Provided material »
::::::

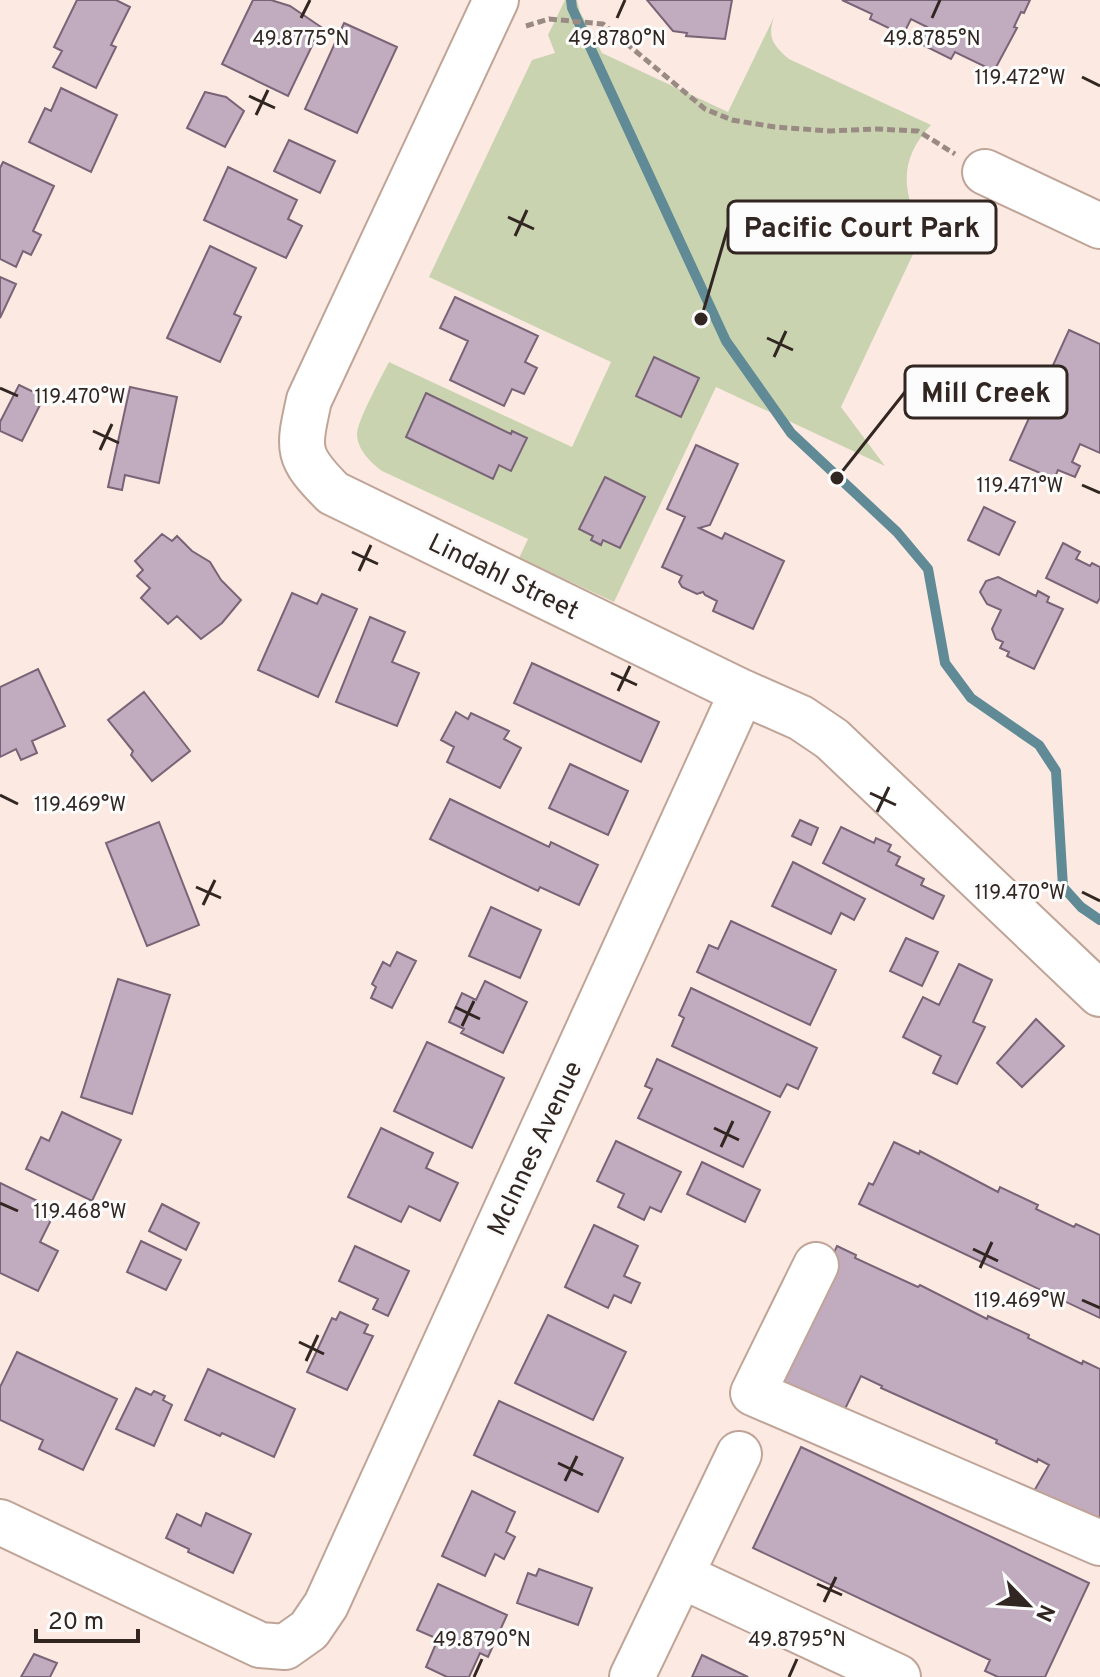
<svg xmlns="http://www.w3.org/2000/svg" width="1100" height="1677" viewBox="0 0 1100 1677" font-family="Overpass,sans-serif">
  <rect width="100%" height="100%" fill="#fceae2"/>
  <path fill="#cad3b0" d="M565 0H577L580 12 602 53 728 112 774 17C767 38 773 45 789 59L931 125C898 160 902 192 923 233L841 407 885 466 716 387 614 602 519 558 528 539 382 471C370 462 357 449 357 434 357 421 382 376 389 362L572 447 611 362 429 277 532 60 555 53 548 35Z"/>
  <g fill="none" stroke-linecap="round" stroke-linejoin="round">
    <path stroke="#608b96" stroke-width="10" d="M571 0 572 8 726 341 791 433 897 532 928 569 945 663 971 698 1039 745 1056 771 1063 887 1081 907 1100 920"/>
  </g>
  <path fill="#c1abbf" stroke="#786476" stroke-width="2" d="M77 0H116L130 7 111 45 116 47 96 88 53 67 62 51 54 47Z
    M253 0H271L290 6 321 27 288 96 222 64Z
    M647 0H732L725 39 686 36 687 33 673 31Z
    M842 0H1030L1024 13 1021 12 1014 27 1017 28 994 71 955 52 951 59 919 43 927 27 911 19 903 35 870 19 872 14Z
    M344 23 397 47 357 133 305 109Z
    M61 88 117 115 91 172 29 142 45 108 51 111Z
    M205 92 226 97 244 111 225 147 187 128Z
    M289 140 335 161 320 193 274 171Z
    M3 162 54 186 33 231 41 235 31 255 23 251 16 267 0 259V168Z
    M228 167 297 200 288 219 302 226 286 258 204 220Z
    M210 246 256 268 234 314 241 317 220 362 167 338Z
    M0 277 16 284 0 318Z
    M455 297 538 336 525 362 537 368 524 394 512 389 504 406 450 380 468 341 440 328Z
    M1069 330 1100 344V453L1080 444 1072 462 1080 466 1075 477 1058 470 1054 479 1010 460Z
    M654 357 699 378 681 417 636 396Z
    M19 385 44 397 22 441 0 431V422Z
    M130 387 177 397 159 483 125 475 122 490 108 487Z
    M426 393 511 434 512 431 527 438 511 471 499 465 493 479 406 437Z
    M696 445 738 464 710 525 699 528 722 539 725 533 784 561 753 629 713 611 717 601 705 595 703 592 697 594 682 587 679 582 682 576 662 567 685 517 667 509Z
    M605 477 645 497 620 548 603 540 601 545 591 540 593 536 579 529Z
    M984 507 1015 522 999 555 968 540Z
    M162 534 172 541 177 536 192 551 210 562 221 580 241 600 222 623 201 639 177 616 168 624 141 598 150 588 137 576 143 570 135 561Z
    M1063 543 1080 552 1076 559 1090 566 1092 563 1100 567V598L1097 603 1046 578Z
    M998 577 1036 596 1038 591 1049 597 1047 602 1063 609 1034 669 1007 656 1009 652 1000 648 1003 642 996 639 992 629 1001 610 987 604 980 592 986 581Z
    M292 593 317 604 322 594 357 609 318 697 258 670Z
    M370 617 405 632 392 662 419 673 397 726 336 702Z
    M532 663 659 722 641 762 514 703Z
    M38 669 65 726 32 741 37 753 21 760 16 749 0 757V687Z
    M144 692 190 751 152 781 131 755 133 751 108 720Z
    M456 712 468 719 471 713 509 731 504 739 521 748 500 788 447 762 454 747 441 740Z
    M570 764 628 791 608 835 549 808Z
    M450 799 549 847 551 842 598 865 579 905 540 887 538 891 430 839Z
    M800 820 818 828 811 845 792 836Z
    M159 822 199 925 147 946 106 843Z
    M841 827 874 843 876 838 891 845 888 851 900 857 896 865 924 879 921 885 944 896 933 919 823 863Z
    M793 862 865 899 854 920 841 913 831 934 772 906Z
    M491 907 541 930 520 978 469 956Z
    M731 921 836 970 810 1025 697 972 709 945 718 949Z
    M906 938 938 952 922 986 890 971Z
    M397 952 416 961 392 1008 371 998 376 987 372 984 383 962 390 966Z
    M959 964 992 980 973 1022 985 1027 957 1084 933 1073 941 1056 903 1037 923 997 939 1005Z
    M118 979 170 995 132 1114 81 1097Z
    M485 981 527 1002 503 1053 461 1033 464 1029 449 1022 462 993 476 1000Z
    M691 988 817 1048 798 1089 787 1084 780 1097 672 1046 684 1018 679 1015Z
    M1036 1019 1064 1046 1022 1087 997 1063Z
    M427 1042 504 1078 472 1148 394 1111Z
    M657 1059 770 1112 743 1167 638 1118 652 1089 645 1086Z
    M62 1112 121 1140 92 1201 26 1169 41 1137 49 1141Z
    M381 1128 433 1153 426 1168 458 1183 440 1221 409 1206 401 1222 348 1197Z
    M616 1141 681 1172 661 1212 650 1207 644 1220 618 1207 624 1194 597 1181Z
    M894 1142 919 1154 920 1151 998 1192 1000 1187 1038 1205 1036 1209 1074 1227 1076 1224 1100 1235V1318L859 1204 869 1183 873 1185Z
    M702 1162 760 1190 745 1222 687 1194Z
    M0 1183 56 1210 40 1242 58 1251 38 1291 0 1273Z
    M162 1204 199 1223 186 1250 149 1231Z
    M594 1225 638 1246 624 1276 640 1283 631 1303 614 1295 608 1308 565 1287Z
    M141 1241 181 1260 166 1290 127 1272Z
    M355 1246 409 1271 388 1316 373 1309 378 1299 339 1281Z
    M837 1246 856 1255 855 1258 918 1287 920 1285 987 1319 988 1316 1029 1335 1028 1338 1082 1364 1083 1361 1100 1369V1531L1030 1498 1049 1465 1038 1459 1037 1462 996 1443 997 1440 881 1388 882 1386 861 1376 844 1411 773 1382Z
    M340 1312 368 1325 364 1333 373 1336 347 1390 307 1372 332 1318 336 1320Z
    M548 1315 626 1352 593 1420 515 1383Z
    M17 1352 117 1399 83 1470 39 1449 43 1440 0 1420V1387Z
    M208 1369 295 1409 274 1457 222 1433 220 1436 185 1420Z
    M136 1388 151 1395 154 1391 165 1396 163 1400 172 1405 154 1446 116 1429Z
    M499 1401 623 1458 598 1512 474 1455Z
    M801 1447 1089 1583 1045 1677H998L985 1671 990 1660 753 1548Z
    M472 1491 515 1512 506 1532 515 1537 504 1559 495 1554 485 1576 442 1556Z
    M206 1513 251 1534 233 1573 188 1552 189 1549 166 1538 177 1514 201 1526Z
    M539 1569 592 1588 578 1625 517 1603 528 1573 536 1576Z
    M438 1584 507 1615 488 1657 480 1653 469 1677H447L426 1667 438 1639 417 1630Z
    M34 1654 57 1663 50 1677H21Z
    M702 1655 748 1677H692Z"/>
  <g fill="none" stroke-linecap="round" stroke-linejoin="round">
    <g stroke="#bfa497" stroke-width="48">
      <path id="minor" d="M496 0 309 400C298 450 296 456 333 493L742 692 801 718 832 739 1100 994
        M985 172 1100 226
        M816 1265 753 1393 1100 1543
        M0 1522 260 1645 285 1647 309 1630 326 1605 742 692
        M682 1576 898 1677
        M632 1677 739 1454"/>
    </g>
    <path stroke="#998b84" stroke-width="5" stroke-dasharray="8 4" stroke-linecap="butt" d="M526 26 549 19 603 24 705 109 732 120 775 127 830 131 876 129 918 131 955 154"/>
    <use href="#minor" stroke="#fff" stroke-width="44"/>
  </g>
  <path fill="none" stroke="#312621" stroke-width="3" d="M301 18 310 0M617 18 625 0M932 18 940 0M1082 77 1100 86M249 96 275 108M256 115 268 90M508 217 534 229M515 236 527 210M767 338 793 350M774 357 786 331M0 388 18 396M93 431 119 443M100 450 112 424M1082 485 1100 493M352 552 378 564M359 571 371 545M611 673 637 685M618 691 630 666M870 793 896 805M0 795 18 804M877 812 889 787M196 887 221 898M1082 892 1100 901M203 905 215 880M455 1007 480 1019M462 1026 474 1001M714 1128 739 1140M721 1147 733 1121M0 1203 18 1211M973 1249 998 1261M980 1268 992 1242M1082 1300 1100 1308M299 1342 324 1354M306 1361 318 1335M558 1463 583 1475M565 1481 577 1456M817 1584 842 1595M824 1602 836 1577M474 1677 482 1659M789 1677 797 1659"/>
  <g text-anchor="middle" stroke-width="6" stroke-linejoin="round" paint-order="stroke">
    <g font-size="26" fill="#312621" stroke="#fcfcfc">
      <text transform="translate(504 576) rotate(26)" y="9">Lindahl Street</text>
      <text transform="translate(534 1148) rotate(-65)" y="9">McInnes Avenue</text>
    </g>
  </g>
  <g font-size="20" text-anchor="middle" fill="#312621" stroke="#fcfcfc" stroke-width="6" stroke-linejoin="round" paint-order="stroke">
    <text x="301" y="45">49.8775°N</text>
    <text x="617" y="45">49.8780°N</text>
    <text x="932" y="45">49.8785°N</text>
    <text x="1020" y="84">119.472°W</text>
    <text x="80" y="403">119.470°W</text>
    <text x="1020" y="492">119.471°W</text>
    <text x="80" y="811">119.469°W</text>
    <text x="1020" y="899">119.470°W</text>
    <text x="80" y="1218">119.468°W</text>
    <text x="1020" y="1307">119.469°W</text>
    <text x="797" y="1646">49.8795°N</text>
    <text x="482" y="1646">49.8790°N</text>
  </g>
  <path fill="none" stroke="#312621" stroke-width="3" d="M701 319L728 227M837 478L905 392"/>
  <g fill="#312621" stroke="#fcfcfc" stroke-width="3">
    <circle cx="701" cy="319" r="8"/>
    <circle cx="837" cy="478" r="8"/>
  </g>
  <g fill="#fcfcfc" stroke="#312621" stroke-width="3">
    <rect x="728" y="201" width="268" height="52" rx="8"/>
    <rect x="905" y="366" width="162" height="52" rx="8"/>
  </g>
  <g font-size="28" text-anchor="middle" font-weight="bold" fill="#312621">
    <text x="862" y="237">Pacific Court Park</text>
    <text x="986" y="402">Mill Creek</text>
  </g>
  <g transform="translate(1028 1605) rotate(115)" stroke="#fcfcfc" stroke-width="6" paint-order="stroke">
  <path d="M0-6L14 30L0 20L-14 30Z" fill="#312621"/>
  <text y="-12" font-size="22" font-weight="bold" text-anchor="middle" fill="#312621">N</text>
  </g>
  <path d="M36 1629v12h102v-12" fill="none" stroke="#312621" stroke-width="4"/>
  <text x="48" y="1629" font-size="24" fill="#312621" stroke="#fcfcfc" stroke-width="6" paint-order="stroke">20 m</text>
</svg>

::::::

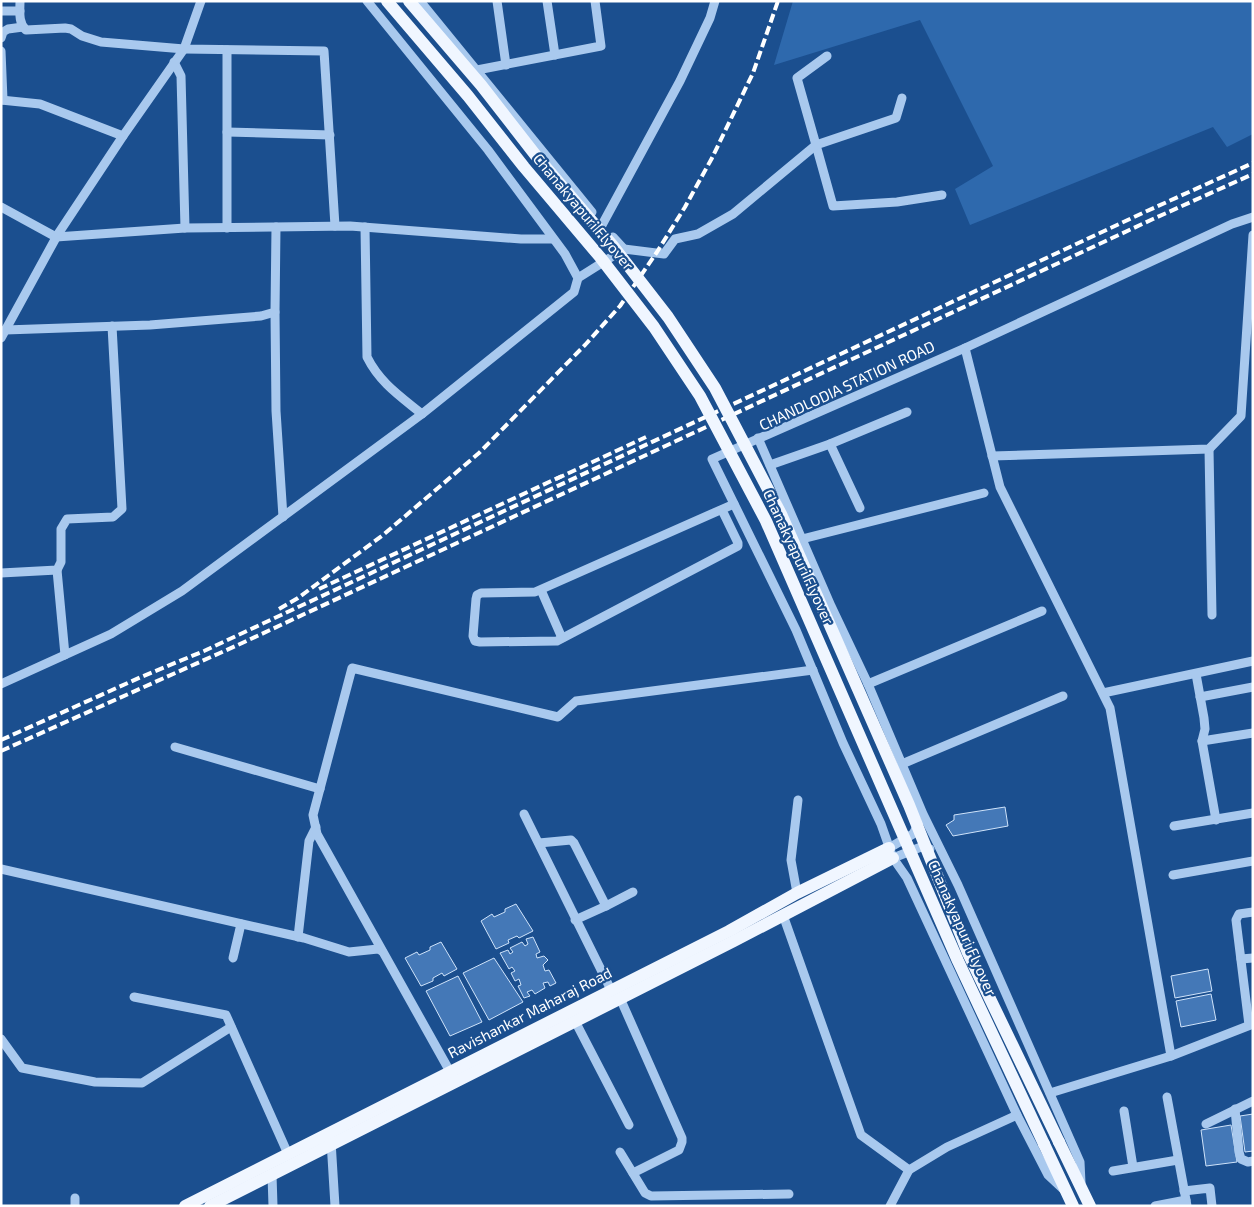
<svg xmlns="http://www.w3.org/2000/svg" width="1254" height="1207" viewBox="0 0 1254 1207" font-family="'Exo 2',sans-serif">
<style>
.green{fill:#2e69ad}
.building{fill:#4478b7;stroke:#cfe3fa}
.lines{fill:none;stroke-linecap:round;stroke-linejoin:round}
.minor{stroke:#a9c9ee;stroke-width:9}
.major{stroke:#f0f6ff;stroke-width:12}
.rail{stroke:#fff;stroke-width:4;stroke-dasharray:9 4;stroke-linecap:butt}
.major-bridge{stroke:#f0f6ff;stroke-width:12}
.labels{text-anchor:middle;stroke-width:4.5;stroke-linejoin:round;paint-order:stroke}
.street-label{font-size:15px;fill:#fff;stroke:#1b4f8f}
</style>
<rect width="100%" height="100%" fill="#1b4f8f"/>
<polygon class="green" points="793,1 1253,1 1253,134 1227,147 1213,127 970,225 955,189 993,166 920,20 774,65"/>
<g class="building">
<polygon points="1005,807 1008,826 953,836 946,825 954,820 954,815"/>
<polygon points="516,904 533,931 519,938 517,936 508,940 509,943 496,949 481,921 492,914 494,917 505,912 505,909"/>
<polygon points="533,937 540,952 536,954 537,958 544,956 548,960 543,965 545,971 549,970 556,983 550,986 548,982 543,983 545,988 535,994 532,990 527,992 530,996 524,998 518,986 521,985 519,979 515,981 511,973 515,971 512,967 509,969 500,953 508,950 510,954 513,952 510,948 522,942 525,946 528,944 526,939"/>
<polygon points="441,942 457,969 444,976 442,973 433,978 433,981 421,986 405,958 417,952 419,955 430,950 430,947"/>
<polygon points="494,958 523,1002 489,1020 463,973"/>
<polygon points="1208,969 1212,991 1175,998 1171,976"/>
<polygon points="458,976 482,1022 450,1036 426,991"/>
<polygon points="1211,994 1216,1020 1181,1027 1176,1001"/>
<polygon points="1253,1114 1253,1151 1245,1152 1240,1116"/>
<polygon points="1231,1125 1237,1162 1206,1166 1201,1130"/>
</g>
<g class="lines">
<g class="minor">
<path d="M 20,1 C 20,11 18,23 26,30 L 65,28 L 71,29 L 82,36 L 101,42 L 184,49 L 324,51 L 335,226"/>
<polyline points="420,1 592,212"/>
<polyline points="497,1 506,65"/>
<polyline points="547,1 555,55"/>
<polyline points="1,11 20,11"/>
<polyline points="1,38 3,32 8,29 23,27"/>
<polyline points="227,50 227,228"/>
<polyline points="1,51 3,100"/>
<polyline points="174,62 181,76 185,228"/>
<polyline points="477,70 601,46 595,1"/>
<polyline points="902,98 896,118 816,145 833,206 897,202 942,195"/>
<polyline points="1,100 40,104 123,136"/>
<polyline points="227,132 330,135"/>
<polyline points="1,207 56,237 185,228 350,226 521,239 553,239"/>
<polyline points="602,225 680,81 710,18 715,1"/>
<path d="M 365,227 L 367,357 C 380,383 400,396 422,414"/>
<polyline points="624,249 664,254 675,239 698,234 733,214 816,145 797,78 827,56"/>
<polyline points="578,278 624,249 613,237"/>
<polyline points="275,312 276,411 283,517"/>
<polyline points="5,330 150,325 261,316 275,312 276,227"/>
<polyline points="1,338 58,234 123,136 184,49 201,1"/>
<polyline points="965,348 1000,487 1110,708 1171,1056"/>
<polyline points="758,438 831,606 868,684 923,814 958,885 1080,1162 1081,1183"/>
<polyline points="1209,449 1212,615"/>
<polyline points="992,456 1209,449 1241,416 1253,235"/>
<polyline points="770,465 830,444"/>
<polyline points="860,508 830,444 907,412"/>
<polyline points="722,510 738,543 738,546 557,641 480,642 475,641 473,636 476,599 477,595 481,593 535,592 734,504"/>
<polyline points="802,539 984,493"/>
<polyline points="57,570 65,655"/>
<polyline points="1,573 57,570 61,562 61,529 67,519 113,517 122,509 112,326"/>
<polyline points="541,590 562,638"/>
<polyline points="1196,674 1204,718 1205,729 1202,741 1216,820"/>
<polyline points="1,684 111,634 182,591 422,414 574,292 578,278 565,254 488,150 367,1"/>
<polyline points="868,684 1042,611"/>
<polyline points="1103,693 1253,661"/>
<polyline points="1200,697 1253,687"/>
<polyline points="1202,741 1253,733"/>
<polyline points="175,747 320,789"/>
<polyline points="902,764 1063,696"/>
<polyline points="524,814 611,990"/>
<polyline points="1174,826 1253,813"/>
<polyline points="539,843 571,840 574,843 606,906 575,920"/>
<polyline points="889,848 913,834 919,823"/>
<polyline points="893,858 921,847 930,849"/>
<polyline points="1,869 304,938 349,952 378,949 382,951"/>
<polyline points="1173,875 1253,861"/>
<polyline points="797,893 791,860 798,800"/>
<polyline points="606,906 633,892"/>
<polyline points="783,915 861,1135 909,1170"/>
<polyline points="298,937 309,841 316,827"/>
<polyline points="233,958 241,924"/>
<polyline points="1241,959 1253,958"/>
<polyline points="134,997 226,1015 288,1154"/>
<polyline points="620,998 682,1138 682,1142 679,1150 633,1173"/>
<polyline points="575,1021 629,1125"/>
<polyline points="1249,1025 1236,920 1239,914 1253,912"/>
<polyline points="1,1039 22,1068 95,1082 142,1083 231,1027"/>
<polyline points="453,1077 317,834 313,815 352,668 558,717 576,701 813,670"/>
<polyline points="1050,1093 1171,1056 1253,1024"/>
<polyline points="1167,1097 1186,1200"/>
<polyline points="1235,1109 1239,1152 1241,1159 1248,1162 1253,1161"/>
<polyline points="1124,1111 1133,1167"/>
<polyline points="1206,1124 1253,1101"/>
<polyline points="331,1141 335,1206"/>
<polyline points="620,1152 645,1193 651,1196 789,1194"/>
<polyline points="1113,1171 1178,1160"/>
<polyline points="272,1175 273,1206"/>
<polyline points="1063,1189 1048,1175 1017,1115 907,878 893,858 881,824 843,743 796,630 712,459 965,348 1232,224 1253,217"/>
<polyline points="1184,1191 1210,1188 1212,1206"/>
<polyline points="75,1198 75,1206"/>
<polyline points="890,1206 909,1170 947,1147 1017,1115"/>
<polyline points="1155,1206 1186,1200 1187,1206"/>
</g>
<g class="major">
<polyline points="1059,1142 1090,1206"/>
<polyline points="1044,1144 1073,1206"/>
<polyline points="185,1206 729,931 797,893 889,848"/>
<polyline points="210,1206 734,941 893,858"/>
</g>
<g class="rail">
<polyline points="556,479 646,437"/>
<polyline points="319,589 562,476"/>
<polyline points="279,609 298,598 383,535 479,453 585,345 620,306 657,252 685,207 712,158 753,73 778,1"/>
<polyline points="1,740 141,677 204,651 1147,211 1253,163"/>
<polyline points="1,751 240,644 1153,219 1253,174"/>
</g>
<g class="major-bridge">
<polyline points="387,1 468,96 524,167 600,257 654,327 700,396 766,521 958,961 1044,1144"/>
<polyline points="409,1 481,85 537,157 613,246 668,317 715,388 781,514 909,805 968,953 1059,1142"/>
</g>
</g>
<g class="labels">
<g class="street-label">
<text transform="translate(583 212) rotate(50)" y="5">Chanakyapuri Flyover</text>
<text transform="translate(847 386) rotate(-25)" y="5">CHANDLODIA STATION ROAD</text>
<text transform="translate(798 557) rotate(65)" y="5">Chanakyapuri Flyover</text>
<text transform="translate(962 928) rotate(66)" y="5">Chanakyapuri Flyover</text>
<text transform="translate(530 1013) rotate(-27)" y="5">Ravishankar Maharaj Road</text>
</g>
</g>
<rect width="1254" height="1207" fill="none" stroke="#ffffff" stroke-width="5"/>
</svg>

::::::

Exercise » Of the entries above, repeat exactly the lines from the line with "M17 1352 117" through the line with "M816 1265 753 1393 1100 1543", both of them included.

Exercise solution »
    M17 1352 117 1399 83 1470 39 1449 43 1440 0 1420V1387Z
    M208 1369 295 1409 274 1457 222 1433 220 1436 185 1420Z
    M136 1388 151 1395 154 1391 165 1396 163 1400 172 1405 154 1446 116 1429Z
    M499 1401 623 1458 598 1512 474 1455Z
    M801 1447 1089 1583 1045 1677H998L985 1671 990 1660 753 1548Z
    M472 1491 515 1512 506 1532 515 1537 504 1559 495 1554 485 1576 442 1556Z
    M206 1513 251 1534 233 1573 188 1552 189 1549 166 1538 177 1514 201 1526Z
    M539 1569 592 1588 578 1625 517 1603 528 1573 536 1576Z
    M438 1584 507 1615 488 1657 480 1653 469 1677H447L426 1667 438 1639 417 1630Z
    M34 1654 57 1663 50 1677H21Z
    M702 1655 748 1677H692Z"/>
  <g fill="none" stroke-linecap="round" stroke-linejoin="round">
    <g stroke="#bfa497" stroke-width="48">
      <path id="minor" d="M496 0 309 400C298 450 296 456 333 493L742 692 801 718 832 739 1100 994
        M985 172 1100 226
        M816 1265 753 1393 1100 1543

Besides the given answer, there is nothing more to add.